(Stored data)
======

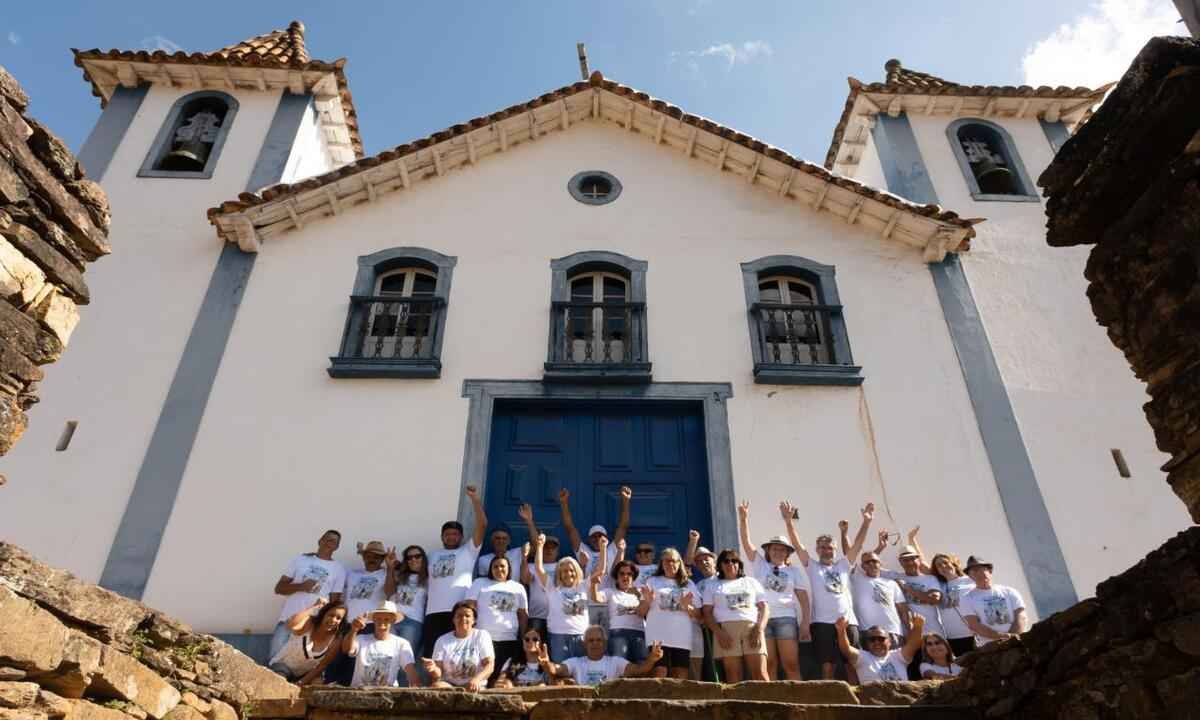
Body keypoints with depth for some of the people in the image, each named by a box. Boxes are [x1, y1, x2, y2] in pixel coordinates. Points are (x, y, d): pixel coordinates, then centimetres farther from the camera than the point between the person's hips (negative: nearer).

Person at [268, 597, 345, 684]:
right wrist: (314, 607, -36)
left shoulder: (335, 641, -12)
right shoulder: (309, 623, -19)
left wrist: (301, 683, -18)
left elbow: (322, 666, -10)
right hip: (280, 666, -3)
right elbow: (291, 625, -42)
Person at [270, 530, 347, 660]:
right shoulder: (301, 559, 10)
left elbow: (334, 602, 5)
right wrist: (301, 586, -10)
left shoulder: (339, 569, 7)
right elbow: (279, 588, 8)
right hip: (288, 619, 1)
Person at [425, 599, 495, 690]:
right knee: (435, 686, -32)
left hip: (474, 687, -2)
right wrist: (433, 668, -24)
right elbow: (438, 674, 2)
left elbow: (489, 665, -6)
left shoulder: (482, 636, 5)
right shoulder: (442, 640, 9)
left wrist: (477, 679, -27)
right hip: (448, 685, 2)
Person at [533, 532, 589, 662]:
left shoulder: (583, 587, 10)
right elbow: (538, 569, -5)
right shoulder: (552, 588, 4)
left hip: (581, 636, 2)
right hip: (559, 636, -2)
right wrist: (540, 546, -12)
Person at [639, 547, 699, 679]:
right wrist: (647, 601, -11)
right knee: (660, 674, -12)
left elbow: (698, 615, 13)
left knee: (681, 677, -2)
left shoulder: (688, 584, 17)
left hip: (682, 638, 2)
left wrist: (687, 607, -6)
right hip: (658, 637, -2)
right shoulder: (652, 581, 12)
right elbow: (640, 612, 9)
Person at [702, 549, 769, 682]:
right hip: (726, 629, -1)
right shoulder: (712, 585, 18)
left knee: (760, 674, -12)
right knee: (733, 675, -8)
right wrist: (718, 632, -8)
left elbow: (764, 607, 13)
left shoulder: (751, 582, 22)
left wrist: (759, 629, -4)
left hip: (752, 627, 1)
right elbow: (707, 612, 9)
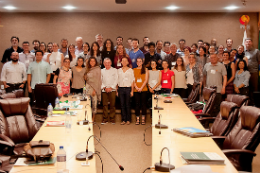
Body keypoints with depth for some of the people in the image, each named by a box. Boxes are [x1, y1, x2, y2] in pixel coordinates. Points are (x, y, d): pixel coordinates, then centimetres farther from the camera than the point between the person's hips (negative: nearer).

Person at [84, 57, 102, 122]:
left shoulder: (97, 69, -2)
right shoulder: (88, 69, 15)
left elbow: (97, 80, -8)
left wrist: (95, 90, -13)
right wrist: (85, 76, 0)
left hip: (95, 88, -4)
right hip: (88, 87, 4)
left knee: (94, 103, -1)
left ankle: (93, 119, 6)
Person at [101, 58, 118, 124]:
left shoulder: (114, 70, 8)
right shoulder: (102, 71, 12)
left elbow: (116, 80, 2)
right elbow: (100, 81, 9)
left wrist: (111, 87, -7)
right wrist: (104, 87, -5)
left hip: (112, 90, -1)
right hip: (104, 90, 1)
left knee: (112, 105, -2)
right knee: (105, 105, -1)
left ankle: (112, 118, 5)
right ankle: (105, 118, 6)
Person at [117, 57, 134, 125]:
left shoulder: (130, 70, 5)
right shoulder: (119, 70, 12)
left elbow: (132, 81, 2)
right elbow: (117, 81, 12)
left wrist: (132, 91, -5)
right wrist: (117, 90, 4)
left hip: (128, 88, -2)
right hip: (120, 88, 2)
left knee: (128, 105, -2)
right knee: (122, 105, 1)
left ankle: (128, 120, 6)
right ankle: (123, 120, 7)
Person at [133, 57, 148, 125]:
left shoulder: (145, 70, 6)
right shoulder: (134, 70, 11)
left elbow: (146, 80, -1)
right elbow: (133, 80, 5)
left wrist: (141, 88, -12)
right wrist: (136, 87, -10)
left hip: (143, 89, -1)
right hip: (136, 90, 1)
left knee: (143, 104, 0)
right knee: (137, 104, 1)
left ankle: (143, 119, 4)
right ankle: (137, 119, 4)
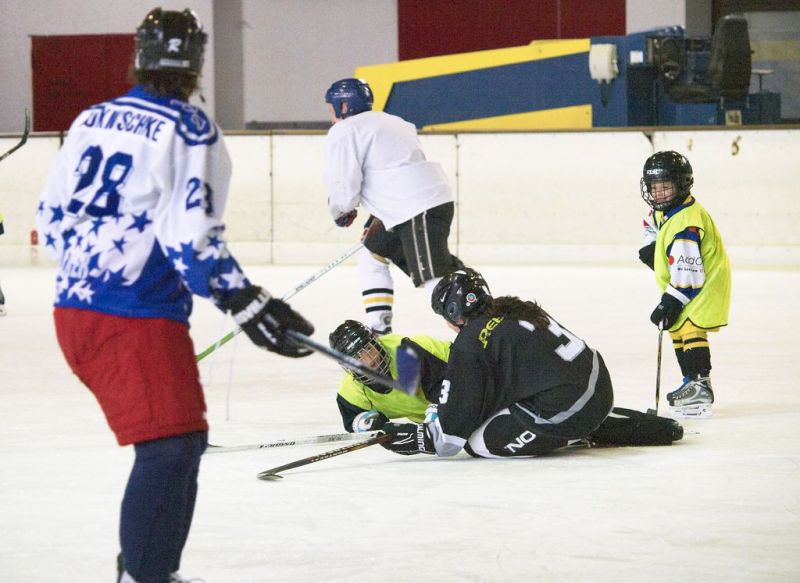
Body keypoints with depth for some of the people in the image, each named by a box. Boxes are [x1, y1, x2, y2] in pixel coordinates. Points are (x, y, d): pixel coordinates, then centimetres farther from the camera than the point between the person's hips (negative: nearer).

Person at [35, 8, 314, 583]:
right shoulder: (191, 131, -9)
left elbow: (52, 216, 18)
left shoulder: (91, 121, 12)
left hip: (75, 308, 9)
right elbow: (191, 236, -18)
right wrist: (247, 302, -16)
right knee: (172, 445, -10)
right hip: (135, 319, -9)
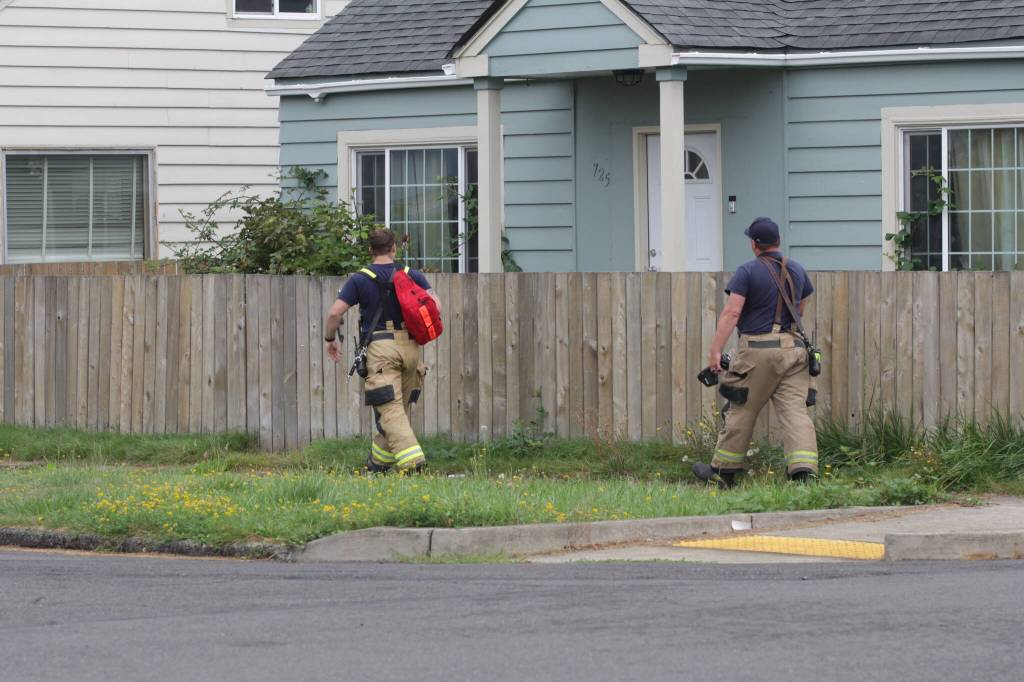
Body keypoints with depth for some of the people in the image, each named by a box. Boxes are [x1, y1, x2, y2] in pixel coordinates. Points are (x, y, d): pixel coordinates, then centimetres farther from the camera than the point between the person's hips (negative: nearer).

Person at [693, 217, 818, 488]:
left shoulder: (748, 272, -6)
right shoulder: (797, 270, 11)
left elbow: (731, 312, -14)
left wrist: (715, 351, -14)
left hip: (758, 351, -4)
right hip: (793, 348, 4)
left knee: (741, 411, 6)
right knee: (795, 410, -3)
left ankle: (723, 470, 17)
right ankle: (804, 470, -17)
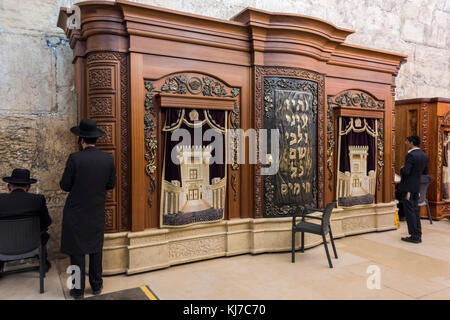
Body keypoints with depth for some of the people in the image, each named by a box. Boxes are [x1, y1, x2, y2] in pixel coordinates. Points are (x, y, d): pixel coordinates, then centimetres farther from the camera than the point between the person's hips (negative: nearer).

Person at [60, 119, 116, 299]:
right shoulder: (108, 159, -5)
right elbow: (111, 184, 4)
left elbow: (64, 186, -8)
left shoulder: (75, 159, -16)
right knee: (96, 250, 17)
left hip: (76, 213, -3)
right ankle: (96, 285, 28)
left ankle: (78, 290, 20)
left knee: (77, 251, 9)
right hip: (97, 213, 4)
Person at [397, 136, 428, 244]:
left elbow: (406, 171, -25)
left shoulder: (411, 155, -18)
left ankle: (414, 236, 4)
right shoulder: (424, 155, 9)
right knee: (415, 211, 14)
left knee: (409, 212, -1)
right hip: (417, 187, 8)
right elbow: (425, 172, 15)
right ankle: (418, 235, 20)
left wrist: (402, 169, -5)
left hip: (408, 187, -8)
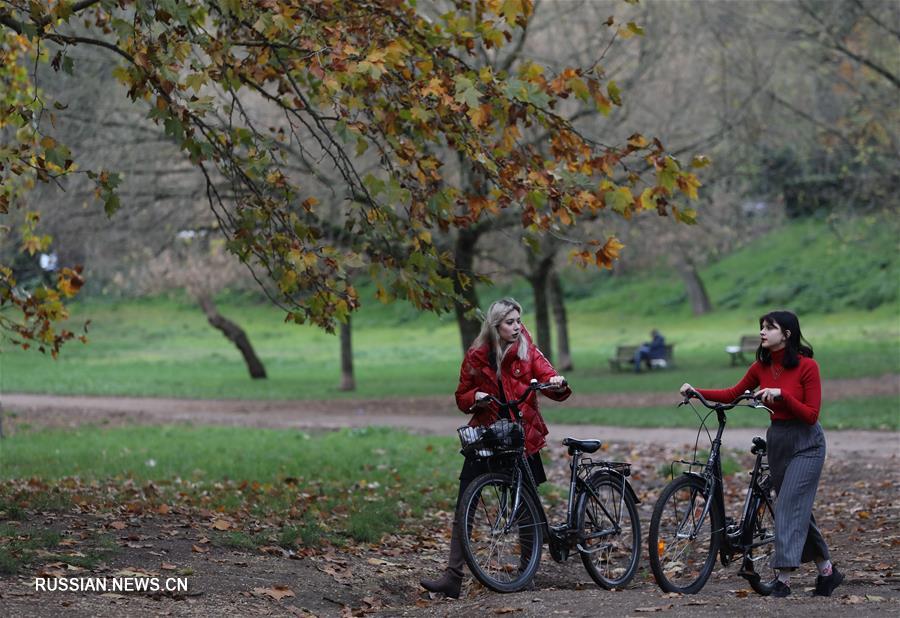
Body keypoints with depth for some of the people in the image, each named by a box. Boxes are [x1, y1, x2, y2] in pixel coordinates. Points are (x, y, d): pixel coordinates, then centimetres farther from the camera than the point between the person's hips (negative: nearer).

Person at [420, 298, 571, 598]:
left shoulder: (528, 352, 1)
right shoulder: (476, 357, 4)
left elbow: (548, 376, -11)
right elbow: (461, 397, 10)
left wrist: (557, 383, -35)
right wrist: (475, 398, -12)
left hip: (522, 437, -1)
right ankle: (453, 577, -8)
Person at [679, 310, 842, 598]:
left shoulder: (807, 366, -14)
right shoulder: (761, 367, 2)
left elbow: (811, 415, -16)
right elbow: (732, 394, 11)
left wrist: (781, 395, -27)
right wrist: (696, 391, -1)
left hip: (805, 443, -7)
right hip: (777, 441, 7)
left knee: (790, 507, -14)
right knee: (799, 509, 11)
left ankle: (783, 579, -15)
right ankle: (827, 570, 23)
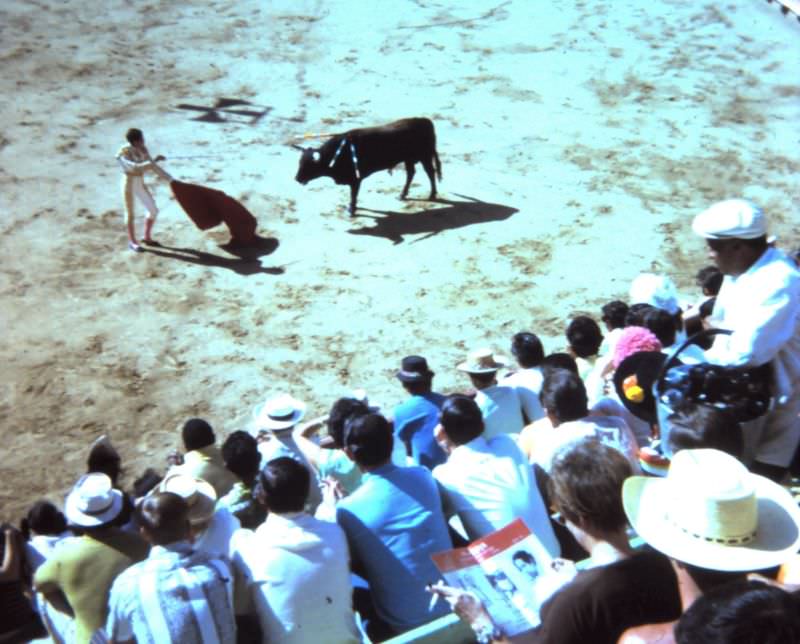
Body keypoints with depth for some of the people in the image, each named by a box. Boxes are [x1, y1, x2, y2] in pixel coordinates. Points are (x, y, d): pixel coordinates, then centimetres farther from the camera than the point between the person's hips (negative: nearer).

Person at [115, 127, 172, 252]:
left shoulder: (143, 150, -1)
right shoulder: (124, 153, -20)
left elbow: (153, 166, 4)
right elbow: (134, 167, -32)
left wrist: (170, 179, -1)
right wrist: (154, 160, -35)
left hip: (140, 184, 7)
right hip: (129, 184, -7)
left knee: (153, 210, 8)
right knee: (130, 213, 3)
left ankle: (147, 237, 26)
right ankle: (132, 242, 19)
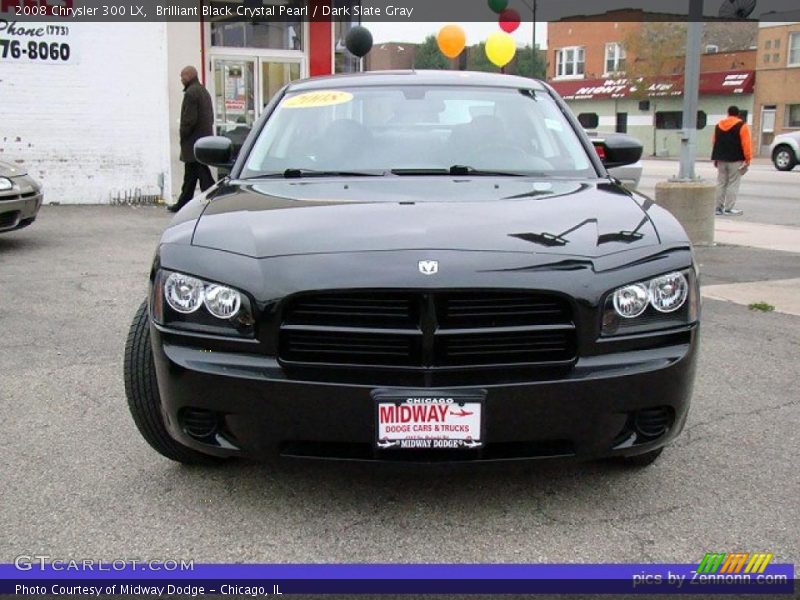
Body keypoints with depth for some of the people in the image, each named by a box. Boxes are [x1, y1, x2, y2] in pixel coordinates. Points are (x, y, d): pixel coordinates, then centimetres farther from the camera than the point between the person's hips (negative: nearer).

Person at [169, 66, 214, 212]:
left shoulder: (191, 93, -15)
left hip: (194, 141, -10)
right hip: (204, 137, 10)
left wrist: (183, 136, -7)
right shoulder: (204, 91, 17)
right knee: (190, 174, 16)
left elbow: (189, 119, -20)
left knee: (203, 174, -8)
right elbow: (210, 117, 19)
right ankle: (182, 204, 24)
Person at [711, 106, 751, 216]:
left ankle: (718, 207, 11)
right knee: (733, 184, -2)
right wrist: (748, 158, -8)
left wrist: (716, 158, 21)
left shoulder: (718, 126, 11)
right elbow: (746, 144, -12)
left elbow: (715, 142, 16)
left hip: (721, 159, 5)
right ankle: (728, 208, -4)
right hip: (735, 160, -5)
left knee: (721, 183, 11)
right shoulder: (741, 126, -7)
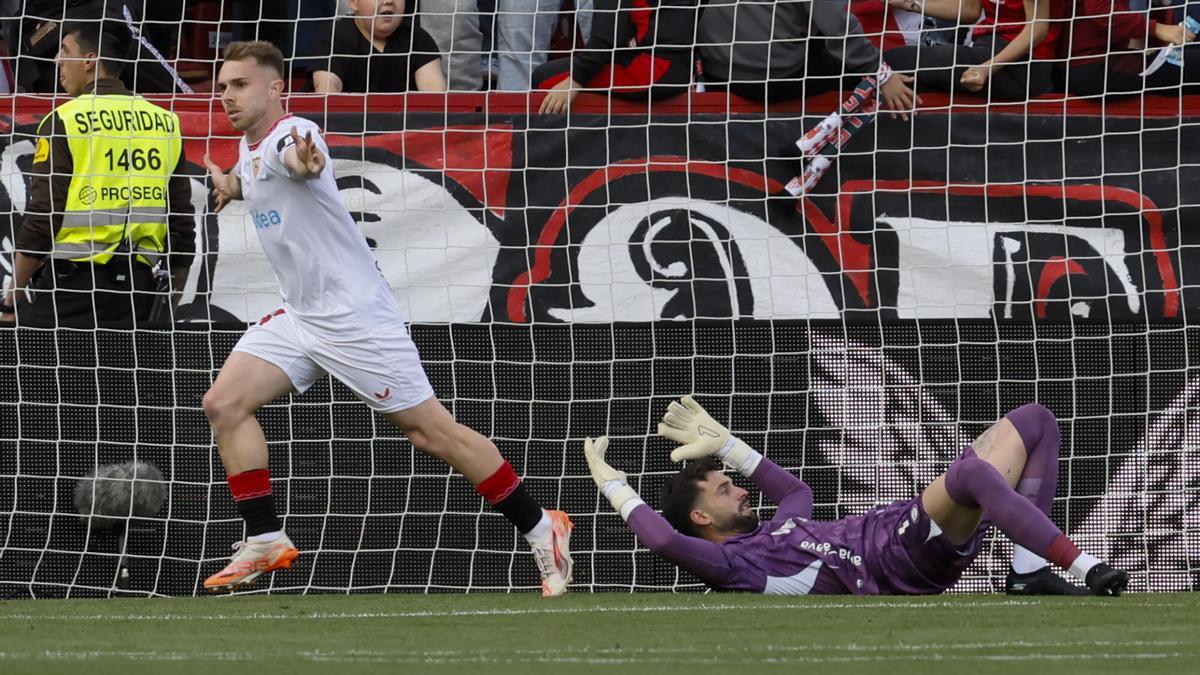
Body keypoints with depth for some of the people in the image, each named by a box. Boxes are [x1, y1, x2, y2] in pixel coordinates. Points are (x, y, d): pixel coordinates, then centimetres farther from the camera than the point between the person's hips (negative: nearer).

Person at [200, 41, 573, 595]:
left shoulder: (291, 133, -19)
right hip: (299, 317, 9)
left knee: (430, 431, -6)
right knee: (224, 404, -5)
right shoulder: (249, 147, 10)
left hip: (356, 317, -9)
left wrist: (302, 160, -69)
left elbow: (297, 155, -48)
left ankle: (541, 529, 4)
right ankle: (265, 540, 0)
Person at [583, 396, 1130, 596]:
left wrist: (725, 445, 42)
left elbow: (796, 491, 46)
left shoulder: (773, 533, 25)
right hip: (897, 563, -10)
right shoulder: (731, 563, -4)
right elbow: (665, 539, -20)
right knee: (971, 472, -41)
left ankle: (1029, 574, -5)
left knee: (1034, 422, 10)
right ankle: (1086, 570, -38)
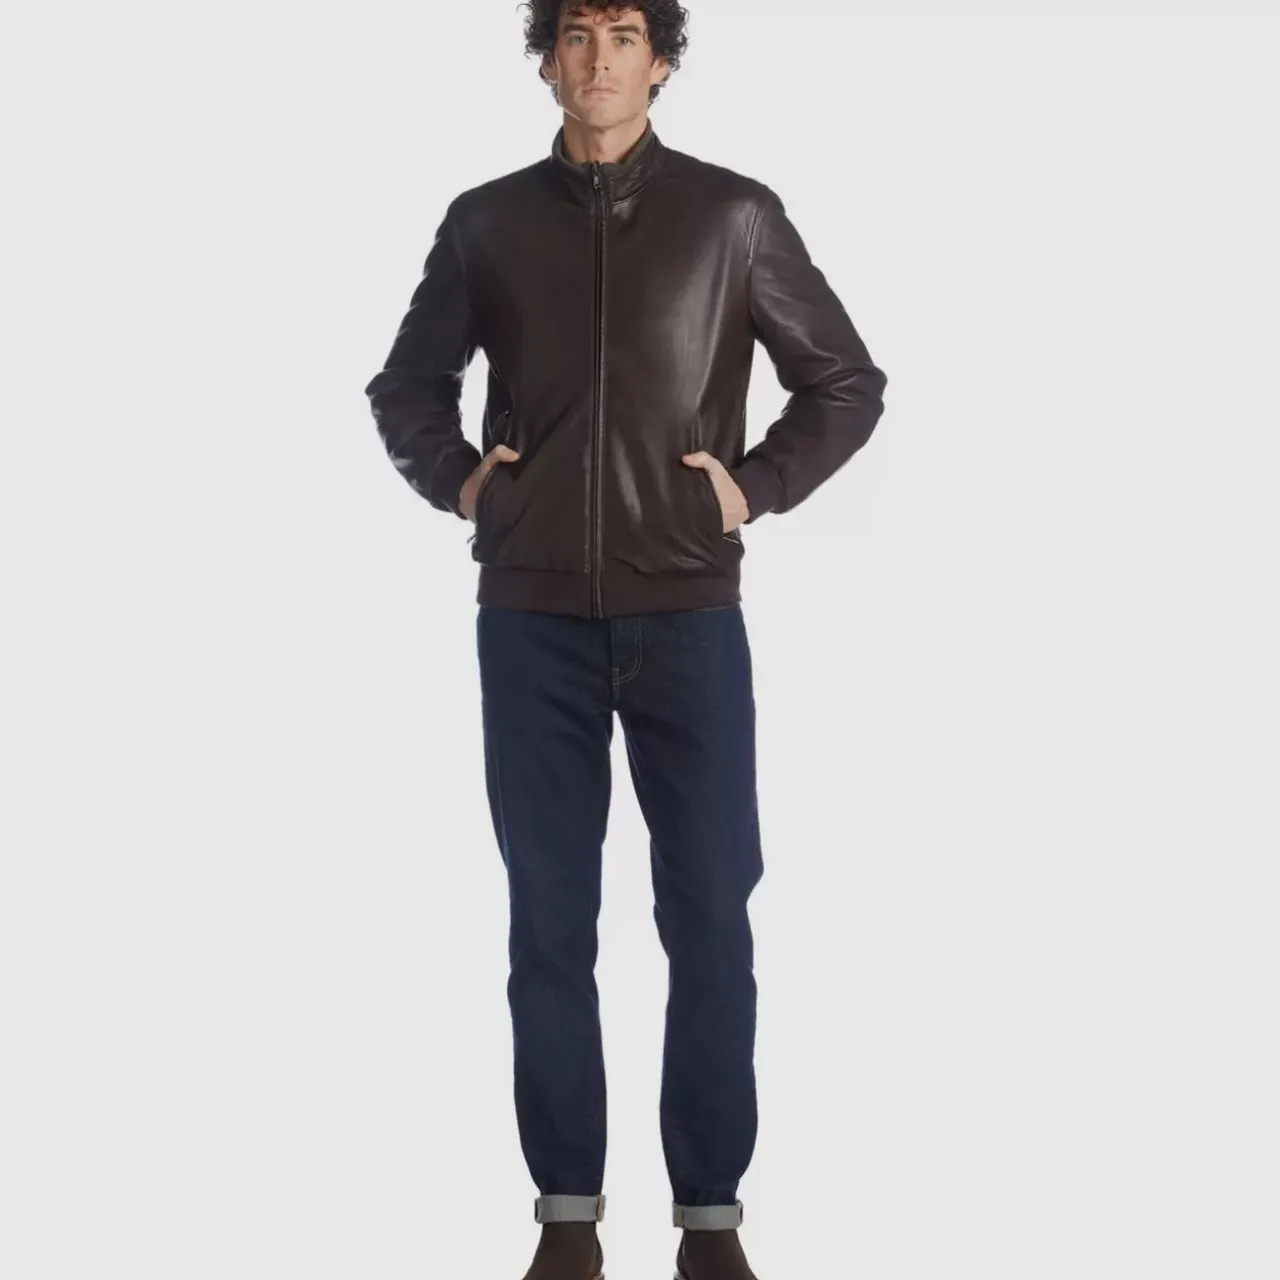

======

§ **What you have to do**: The required output is the exact run of lines from the start of the records through the line containing "left knee: (681, 677, -2)", both ends included, with no pictures.

§ **Written response**:
Body keypoints with depth for some of the people in the image, each named by a box. Boxes are [x1, y1, x2, y2] in pixel coordinates. Points are (x, y, d): pixel coordinates, then centimetres farther from the camera than the point between the person's hips (negative: nearer).

Person at [268, 597, 345, 684]:
right wrist: (314, 607, -36)
left shoulder: (335, 641, -12)
right shoulder: (309, 623, -19)
left wrist: (301, 683, -18)
left elbow: (322, 666, -10)
right hip: (280, 666, -3)
right elbow: (291, 625, -42)
Person at [270, 530, 347, 660]:
right shoulder: (301, 559, 10)
left elbow: (334, 602, 5)
right wrist: (301, 586, -10)
left shoulder: (339, 569, 7)
right elbow: (279, 588, 8)
right hip: (288, 619, 1)
Person at [425, 599, 495, 690]:
right knee: (435, 686, -32)
left hip: (474, 687, -2)
right wrist: (433, 668, -24)
right elbow: (438, 674, 2)
left elbow: (489, 665, -6)
left shoulder: (482, 636, 5)
right shoulder: (442, 640, 9)
left wrist: (477, 679, -27)
right hip: (448, 685, 2)
Person at [533, 532, 589, 662]:
left shoulder: (583, 587, 10)
right elbow: (538, 569, -5)
right shoulder: (552, 588, 4)
left hip: (581, 636, 2)
right hip: (559, 636, -2)
right wrist: (540, 546, -12)
Person at [639, 547, 699, 679]:
right wrist: (647, 601, -11)
right knee: (660, 674, -12)
left elbow: (698, 615, 13)
left knee: (681, 677, -2)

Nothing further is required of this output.